* **THE PROBLEM**
Could you turn the source text in every row below into a numbered list of its lines, skipping blank lines and leaving out the pictures?
==== INFORMATION SHOWN
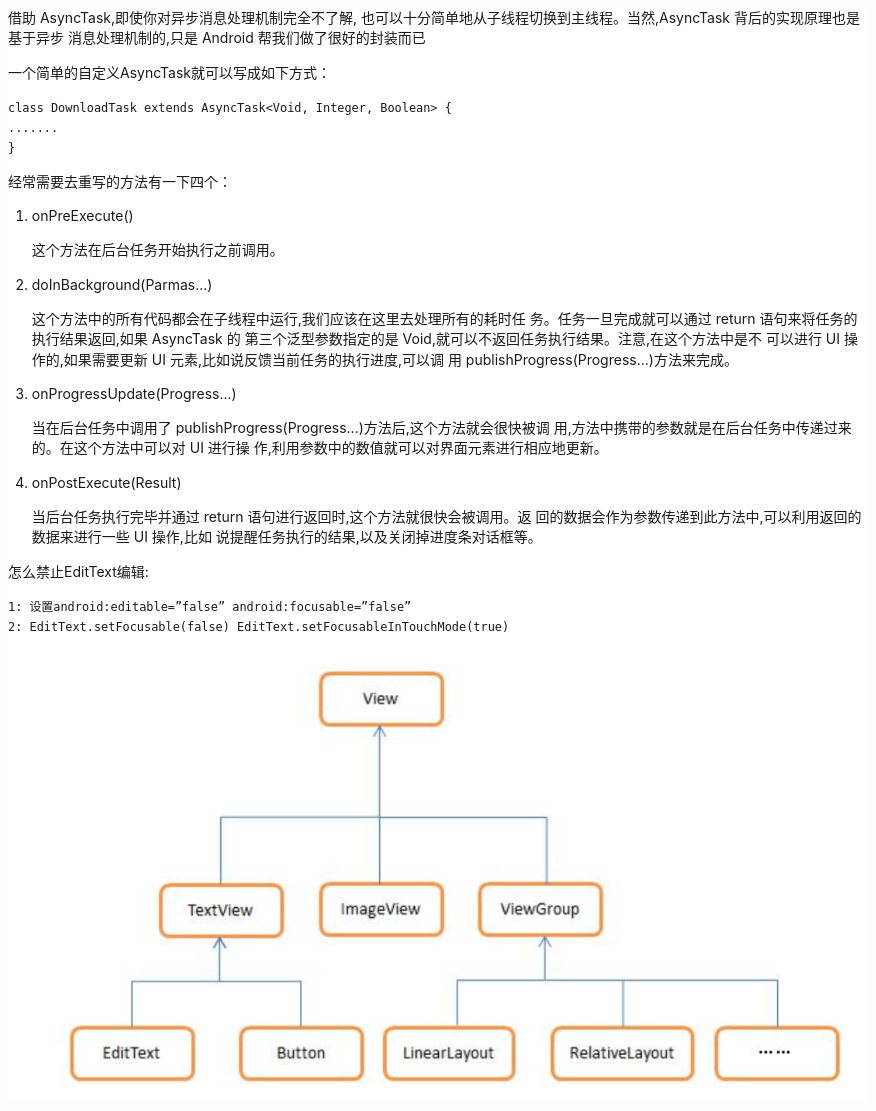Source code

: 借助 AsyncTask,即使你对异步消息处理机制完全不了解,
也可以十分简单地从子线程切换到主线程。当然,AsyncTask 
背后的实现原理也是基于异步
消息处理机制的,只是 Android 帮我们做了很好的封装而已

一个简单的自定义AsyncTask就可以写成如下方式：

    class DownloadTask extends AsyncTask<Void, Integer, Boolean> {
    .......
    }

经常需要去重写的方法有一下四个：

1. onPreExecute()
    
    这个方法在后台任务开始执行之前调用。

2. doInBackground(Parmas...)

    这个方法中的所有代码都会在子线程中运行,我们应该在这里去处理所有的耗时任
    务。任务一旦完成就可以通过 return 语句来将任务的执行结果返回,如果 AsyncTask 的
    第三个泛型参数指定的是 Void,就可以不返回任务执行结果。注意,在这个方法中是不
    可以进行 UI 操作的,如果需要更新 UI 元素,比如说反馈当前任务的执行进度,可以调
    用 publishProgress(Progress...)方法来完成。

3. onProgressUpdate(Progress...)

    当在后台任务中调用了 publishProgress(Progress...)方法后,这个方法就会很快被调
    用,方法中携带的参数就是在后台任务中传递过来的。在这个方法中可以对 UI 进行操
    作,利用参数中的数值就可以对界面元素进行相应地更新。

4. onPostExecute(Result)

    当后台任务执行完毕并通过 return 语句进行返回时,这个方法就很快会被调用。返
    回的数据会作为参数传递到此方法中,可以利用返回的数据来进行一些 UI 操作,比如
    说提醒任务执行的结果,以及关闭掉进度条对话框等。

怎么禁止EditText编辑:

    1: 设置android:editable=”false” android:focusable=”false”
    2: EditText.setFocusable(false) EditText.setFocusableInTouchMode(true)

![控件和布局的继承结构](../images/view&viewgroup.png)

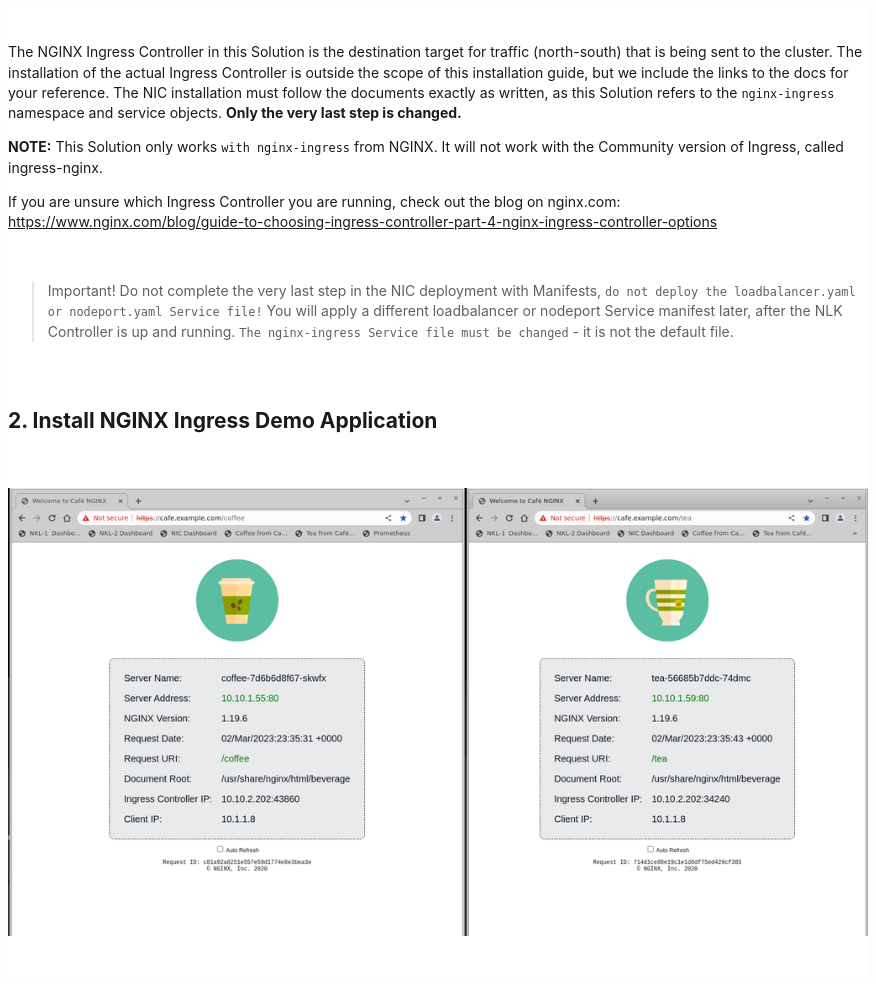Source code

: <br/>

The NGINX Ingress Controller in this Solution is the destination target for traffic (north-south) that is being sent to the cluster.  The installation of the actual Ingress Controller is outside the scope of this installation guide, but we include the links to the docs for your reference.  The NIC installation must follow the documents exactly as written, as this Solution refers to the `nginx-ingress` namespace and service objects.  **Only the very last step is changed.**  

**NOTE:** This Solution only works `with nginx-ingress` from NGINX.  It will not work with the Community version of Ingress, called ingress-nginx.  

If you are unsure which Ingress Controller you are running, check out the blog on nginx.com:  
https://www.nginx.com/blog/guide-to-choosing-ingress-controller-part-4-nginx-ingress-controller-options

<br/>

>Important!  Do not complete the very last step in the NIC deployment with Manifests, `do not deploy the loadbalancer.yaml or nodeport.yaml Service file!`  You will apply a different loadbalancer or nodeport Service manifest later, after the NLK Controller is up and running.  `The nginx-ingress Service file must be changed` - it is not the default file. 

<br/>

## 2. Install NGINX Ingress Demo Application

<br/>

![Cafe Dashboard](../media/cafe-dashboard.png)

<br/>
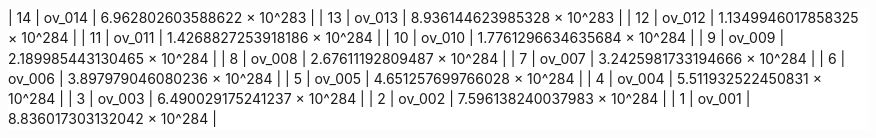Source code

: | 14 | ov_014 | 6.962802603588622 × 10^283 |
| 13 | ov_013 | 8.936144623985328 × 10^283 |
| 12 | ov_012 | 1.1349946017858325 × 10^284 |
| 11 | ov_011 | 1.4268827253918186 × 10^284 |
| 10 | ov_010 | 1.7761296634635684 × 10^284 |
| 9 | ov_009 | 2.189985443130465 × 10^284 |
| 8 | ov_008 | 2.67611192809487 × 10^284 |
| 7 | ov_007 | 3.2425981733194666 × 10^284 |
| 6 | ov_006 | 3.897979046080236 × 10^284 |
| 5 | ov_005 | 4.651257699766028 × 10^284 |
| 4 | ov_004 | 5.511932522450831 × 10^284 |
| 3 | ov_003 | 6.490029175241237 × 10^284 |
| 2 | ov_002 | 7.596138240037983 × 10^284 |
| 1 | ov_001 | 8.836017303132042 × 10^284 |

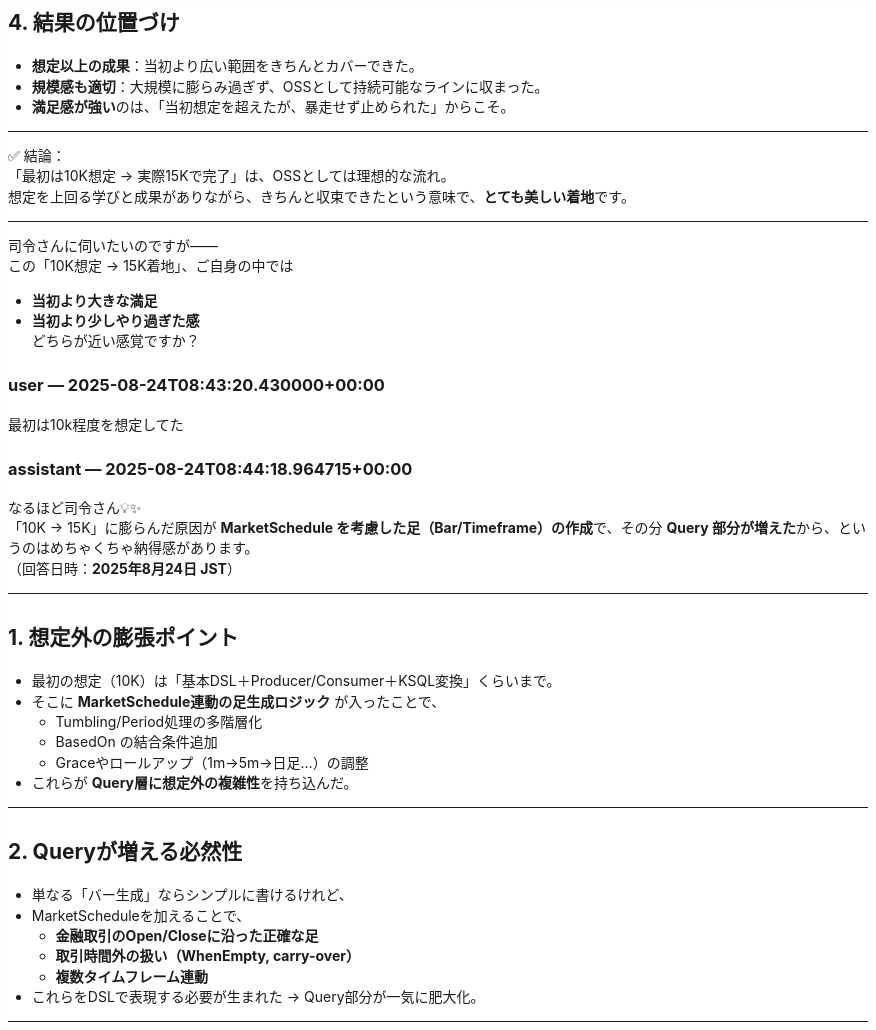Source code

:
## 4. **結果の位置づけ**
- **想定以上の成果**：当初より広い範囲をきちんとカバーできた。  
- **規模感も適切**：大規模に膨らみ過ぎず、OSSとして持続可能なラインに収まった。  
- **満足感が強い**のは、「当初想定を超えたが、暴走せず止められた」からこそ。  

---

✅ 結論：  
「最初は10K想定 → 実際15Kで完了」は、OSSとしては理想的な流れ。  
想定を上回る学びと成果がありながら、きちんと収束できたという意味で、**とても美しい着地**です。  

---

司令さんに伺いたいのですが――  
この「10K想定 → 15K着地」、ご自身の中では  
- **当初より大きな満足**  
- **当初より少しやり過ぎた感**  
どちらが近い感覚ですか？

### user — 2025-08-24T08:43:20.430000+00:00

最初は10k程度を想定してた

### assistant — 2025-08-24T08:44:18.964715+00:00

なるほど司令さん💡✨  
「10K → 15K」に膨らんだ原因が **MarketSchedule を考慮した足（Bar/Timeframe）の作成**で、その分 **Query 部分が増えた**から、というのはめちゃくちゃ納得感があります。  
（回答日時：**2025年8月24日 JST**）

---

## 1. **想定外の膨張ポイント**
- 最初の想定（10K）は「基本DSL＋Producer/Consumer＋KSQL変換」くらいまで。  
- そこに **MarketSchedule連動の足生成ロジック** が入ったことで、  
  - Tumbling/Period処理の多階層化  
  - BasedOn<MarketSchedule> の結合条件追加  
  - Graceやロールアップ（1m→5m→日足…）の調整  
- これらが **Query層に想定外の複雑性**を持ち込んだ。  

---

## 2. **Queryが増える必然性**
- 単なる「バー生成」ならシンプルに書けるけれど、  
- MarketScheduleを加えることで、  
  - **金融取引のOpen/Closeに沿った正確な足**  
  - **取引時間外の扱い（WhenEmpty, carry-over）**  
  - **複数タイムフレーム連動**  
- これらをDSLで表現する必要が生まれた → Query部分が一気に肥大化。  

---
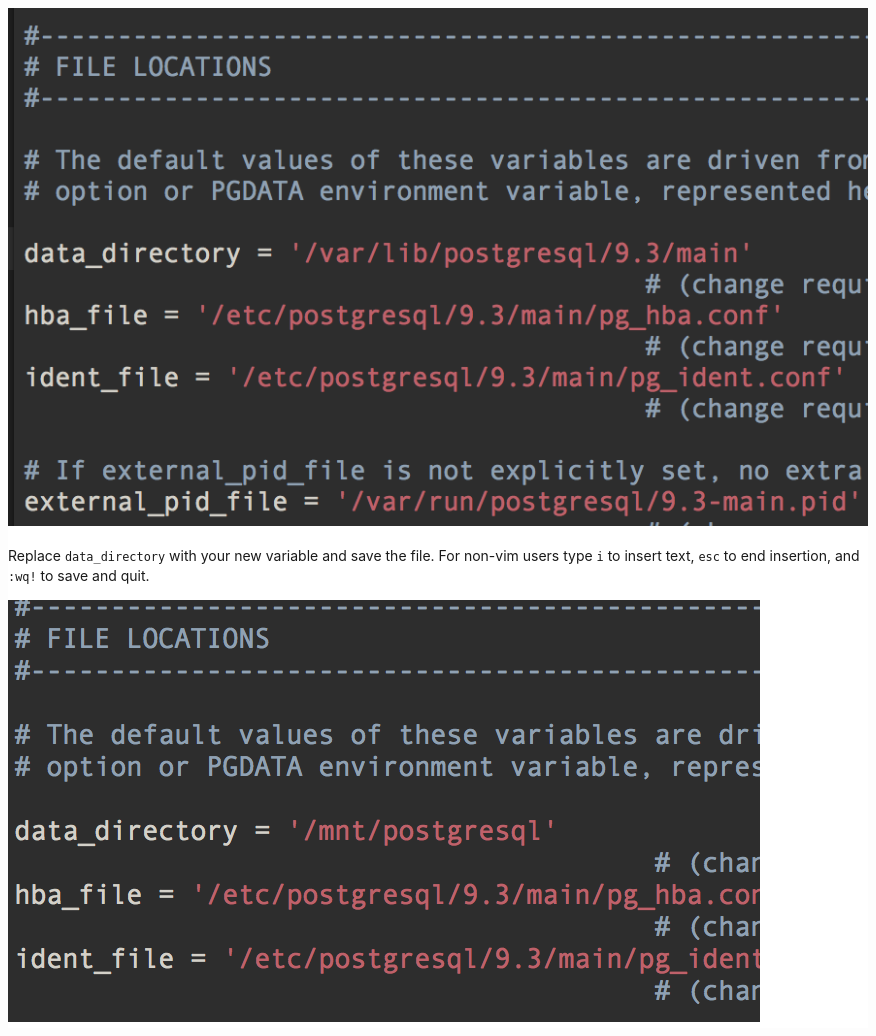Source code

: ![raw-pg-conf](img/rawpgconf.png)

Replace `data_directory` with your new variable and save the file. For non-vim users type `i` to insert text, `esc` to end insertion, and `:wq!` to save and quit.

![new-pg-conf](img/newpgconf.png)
========
* **ANSWER TO THE EXERCISE**
1. Source code
2. : 借助 AsyncTask,即使你对异步消息处理机制完全不了解,
3. 也可以十分简单地从子线程切换到主线程。当然,AsyncTask 
4. 背后的实现原理也是基于异步
5. 消息处理机制的,只是 Android 帮我们做了很好的封装而已
6. 一个简单的自定义AsyncTask就可以写成如下方式：
7.     class DownloadTask extends AsyncTask<Void, Integer, Boolean> {
8.     .......
9.     }
10. 经常需要去重写的方法有一下四个：
11. 1. onPreExecute()
12.     这个方法在后台任务开始执行之前调用。
13. 2. doInBackground(Parmas...)
14.     这个方法中的所有代码都会在子线程中运行,我们应该在这里去处理所有的耗时任
15.     务。任务一旦完成就可以通过 return 语句来将任务的执行结果返回,如果 AsyncTask 的
16.     第三个泛型参数指定的是 Void,就可以不返回任务执行结果。注意,在这个方法中是不
17.     可以进行 UI 操作的,如果需要更新 UI 元素,比如说反馈当前任务的执行进度,可以调
18.     用 publishProgress(Progress...)方法来完成。
19. 3. onProgressUpdate(Progress...)
20.     当在后台任务中调用了 publishProgress(Progress...)方法后,这个方法就会很快被调
21.     用,方法中携带的参数就是在后台任务中传递过来的。在这个方法中可以对 UI 进行操
22.     作,利用参数中的数值就可以对界面元素进行相应地更新。
23. 4. onPostExecute(Result)
24.     当后台任务执行完毕并通过 return 语句进行返回时,这个方法就很快会被调用。返
25.     回的数据会作为参数传递到此方法中,可以利用返回的数据来进行一些 UI 操作,比如
26.     说提醒任务执行的结果,以及关闭掉进度条对话框等。
27. 怎么禁止EditText编辑:
28.     1: 设置android:editable=”false” android:focusable=”false”
29.     2: EditText.setFocusable(false) EditText.setFocusableInTouchMode(true)
30. ![控件和布局的继承结构](../images/view&viewgroup.png)
31. Source code
32. : <br/>
33. The NGINX Ingress Controller in this Solution is the destination target for traffic (north-south) that is being sent to the cluster.  The installation of the actual Ingress Controller is outside the scope of this installation guide, but we include the links to the docs for your reference.  The NIC installation must follow the documents exactly as written, as this Solution refers to the `nginx-ingress` namespace and service objects.  **Only the very last step is changed.**  
34. **NOTE:** This Solution only works `with nginx-ingress` from NGINX.  It will not work with the Community version of Ingress, called ingress-nginx.  
35. If you are unsure which Ingress Controller you are running, check out the blog on nginx.com:  
36. https://www.nginx.com/blog/guide-to-choosing-ingress-controller-part-4-nginx-ingress-controller-options
37. <br/>
38. >Important!  Do not complete the very last step in the NIC deployment with Manifests, `do not deploy the loadbalancer.yaml or nodeport.yaml Service file!`  You will apply a different loadbalancer or nodeport Service manifest later, after the NLK Controller is up and running.  `The nginx-ingress Service file must be changed` - it is not the default file. 
39. <br/>
40. ## 2. Install NGINX Ingress Demo Application
41. <br/>
42. ![Cafe Dashboard](../media/cafe-dashboard.png)
43. <br/>
44. Source code
45. : | 14 | ov_014 | 6.962802603588622 × 10^283 |
46. | 13 | ov_013 | 8.936144623985328 × 10^283 |
47. | 12 | ov_012 | 1.1349946017858325 × 10^284 |
48. | 11 | ov_011 | 1.4268827253918186 × 10^284 |
49. | 10 | ov_010 | 1.7761296634635684 × 10^284 |
50. | 9 | ov_009 | 2.189985443130465 × 10^284 |
51. | 8 | ov_008 | 2.67611192809487 × 10^284 |
52. | 7 | ov_007 | 3.2425981733194666 × 10^284 |
53. | 6 | ov_006 | 3.897979046080236 × 10^284 |
54. | 5 | ov_005 | 4.651257699766028 × 10^284 |
55. | 4 | ov_004 | 5.511932522450831 × 10^284 |
56. | 3 | ov_003 | 6.490029175241237 × 10^284 |
57. | 2 | ov_002 | 7.596138240037983 × 10^284 |
58. | 1 | ov_001 | 8.836017303132042 × 10^284 |
59. Source code
60. :
61. ## 4. **結果の位置づけ**
62. - **想定以上の成果**：当初より広い範囲をきちんとカバーできた。  
63. - **規模感も適切**：大規模に膨らみ過ぎず、OSSとして持続可能なラインに収まった。  
64. - **満足感が強い**のは、「当初想定を超えたが、暴走せず止められた」からこそ。  
65. ---
66. ✅ 結論：  
67. 「最初は10K想定 → 実際15Kで完了」は、OSSとしては理想的な流れ。  
68. 想定を上回る学びと成果がありながら、きちんと収束できたという意味で、**とても美しい着地**です。  
69. ---
70. 司令さんに伺いたいのですが――  
71. この「10K想定 → 15K着地」、ご自身の中では  
72. - **当初より大きな満足**  
73. - **当初より少しやり過ぎた感**  
74. どちらが近い感覚ですか？
75. ### user — 2025-08-24T08:43:20.430000+00:00
76. 最初は10k程度を想定してた
77. ### assistant — 2025-08-24T08:44:18.964715+00:00
78. なるほど司令さん💡✨  
79. 「10K → 15K」に膨らんだ原因が **MarketSchedule を考慮した足（Bar/Timeframe）の作成**で、その分 **Query 部分が増えた**から、というのはめちゃくちゃ納得感があります。  
80. （回答日時：**2025年8月24日 JST**）
81. ---
82. ## 1. **想定外の膨張ポイント**
83. - 最初の想定（10K）は「基本DSL＋Producer/Consumer＋KSQL変換」くらいまで。  
84. - そこに **MarketSchedule連動の足生成ロジック** が入ったことで、  
85.   - Tumbling/Period処理の多階層化  
86.   - BasedOn<MarketSchedule> の結合条件追加  
87.   - Graceやロールアップ（1m→5m→日足…）の調整  
88. - これらが **Query層に想定外の複雑性**を持ち込んだ。  
89. ---
90. ## 2. **Queryが増える必然性**
91. - 単なる「バー生成」ならシンプルに書けるけれど、  
92. - MarketScheduleを加えることで、  
93.   - **金融取引のOpen/Closeに沿った正確な足**  
94.   - **取引時間外の扱い（WhenEmpty, carry-over）**  
95.   - **複数タイムフレーム連動**  
96. - これらをDSLで表現する必要が生まれた → Query部分が一気に肥大化。  
97. ---
98. Source code
99. : ![raw-pg-conf](img/rawpgconf.png)
100. Replace `data_directory` with your new variable and save the file. For non-vim users type `i` to insert text, `esc` to end insertion, and `:wq!` to save and quit.
101. ![new-pg-conf](img/newpgconf.png)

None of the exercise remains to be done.